E’ il caso, per esempio, del giovane Ismaele, colui che parte spinto dalla

visione romantica dei romanzi di avventura, per vivere nuove esperienze e

sensazioni, ma nel momento in cui si trova a dover fronteggiare la cattura di

una balena si rende conto che la vita da lui sognata non rispecchia affatto le

sue aspettative. Ismaele si mette al servizio del capitano Achab, interpretato

con maestria da Giorgio Albertazzi, e salpa con il resto dei marinai, degli

ufficiali e con Quiqueg, un giovane ramponiere indigeno. È proprio

quest’ultimo il solo ad avere compreso che tutto ciò che esiste non è altro

che spirito. La morte non è altro che un aspetto della vita, non esiste alcuna

differenza fra l’una e l’altra. La materia rappresenta ciò che è

contingente mentre lo spirito incarna l’assoluto.Invece di giungere ad una

salda certezza l’uomo viene assalito continuamente da dubbi fino a cadere

nell’illusione di tutto ciò che è relativo.

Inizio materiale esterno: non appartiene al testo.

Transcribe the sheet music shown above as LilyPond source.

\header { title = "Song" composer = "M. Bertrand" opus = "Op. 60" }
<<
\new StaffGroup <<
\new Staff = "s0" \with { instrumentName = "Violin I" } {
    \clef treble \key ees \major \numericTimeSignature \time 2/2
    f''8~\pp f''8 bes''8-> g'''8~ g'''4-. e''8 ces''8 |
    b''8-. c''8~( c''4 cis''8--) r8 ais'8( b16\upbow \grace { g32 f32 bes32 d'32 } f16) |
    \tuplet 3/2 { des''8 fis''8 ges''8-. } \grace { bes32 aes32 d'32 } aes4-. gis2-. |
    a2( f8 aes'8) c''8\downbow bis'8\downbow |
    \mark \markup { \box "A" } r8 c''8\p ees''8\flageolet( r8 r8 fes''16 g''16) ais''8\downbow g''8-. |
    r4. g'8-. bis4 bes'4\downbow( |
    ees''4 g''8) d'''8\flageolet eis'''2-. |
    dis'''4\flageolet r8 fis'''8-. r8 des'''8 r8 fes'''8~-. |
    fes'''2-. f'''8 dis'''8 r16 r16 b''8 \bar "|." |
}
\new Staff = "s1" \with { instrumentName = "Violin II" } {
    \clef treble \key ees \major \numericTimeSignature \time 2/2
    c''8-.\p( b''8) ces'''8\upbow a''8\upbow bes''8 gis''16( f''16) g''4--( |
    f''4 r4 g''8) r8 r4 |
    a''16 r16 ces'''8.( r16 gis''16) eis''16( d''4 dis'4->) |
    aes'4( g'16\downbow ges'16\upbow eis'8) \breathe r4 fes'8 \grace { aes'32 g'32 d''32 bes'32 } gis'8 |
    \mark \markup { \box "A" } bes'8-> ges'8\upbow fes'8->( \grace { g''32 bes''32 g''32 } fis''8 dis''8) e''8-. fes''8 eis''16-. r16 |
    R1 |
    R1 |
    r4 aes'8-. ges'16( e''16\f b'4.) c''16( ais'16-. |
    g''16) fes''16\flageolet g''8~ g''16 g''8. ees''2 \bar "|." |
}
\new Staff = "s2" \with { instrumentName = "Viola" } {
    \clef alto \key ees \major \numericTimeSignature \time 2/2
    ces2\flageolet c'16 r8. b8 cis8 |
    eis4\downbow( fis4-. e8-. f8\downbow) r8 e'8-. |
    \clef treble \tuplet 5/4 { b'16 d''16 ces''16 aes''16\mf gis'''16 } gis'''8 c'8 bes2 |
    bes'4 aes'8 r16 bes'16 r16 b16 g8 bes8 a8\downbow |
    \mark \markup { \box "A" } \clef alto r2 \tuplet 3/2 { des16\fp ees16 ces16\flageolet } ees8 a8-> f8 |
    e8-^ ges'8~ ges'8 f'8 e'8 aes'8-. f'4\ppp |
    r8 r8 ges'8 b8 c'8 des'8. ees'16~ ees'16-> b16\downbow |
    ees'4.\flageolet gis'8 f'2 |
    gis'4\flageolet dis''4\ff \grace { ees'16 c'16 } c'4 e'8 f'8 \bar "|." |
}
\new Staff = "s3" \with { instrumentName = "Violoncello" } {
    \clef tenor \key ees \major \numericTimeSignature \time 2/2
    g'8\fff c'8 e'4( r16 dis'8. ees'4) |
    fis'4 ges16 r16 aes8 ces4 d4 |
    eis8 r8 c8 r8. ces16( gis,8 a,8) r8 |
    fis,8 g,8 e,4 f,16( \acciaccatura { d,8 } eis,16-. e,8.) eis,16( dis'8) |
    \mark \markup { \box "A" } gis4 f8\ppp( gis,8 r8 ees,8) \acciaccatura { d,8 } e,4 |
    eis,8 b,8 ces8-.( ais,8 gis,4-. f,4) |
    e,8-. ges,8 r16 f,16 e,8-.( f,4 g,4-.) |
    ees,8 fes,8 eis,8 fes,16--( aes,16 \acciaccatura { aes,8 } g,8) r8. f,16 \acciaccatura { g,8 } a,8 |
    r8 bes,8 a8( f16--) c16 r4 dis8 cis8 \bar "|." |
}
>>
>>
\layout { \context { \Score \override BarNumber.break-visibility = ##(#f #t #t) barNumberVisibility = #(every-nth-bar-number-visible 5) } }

Uno spettro bianco galleggia sul pelo dell’acqua; ma si tratta veramente di

Moby Dick? O è solo la pelle di una balena scuoiata, uno scoglio o un fantasma

che gli uomini stessi si sono creati?La balena non fornisce risposte; ma

restituisce solo altri quesiti, semplicemente riflettendoli come un’eco.Inutile

cercare lontano: tutto risiede semplicemente in un occhio umano. Questa è la

sede delle molte domande alla quale il capitano Achab rivolge infine i suoi

interrogativi, sperando di potervi contemplare quella risposta definitiva che

neppure la Natura ha saputo fornire.

In questa caccia alla balena ognuno desidera in qualche modo cambiare vita,

vuole riuscire a capire. Ma dalle profondità del mare, intanto, la balena li

osserva, li scruta nei loro gesti muti e talvolta ripetitivi, espressi con

estrema suggestione dal regista Antonio Latella attraverso il linguaggio dei

sordomuti. Moby Dick acquista in un crescendo le fattezze di un’apparizione o di

un essere soprannaturale.

Al termine dell’opera l’unico superstite sarà Ismaele perché possa

raccontare l’avventura degli uomini del «Pequod», i quali, seguendo le orme

dell’Ulisse dantesco, ne condivino infine, l’infausto e inevitabile destino.Il

capitano Achab, invece, si fonde completamente con la sua ossessione, così,

poiché nel romanzo viene trascinato negli abissi dalla furia di Moby Dick, egli

è ormai diventato la balena stessa: ripropone gli insoluti interrogativi

sull’uomo, recitando in una sorta di delirio lucido il celebre monologo di

Amleto.Non c’è nessun senso nell’universo se non quello che l’uomo si

crea. L’essere umano resta così immerso nei suoi perché, facendo

riecheggiare, ancora una volta, la domanda retorica pronunciata da Ismaele

all’inizio dell’opera: «Quale significato in tutto questo?».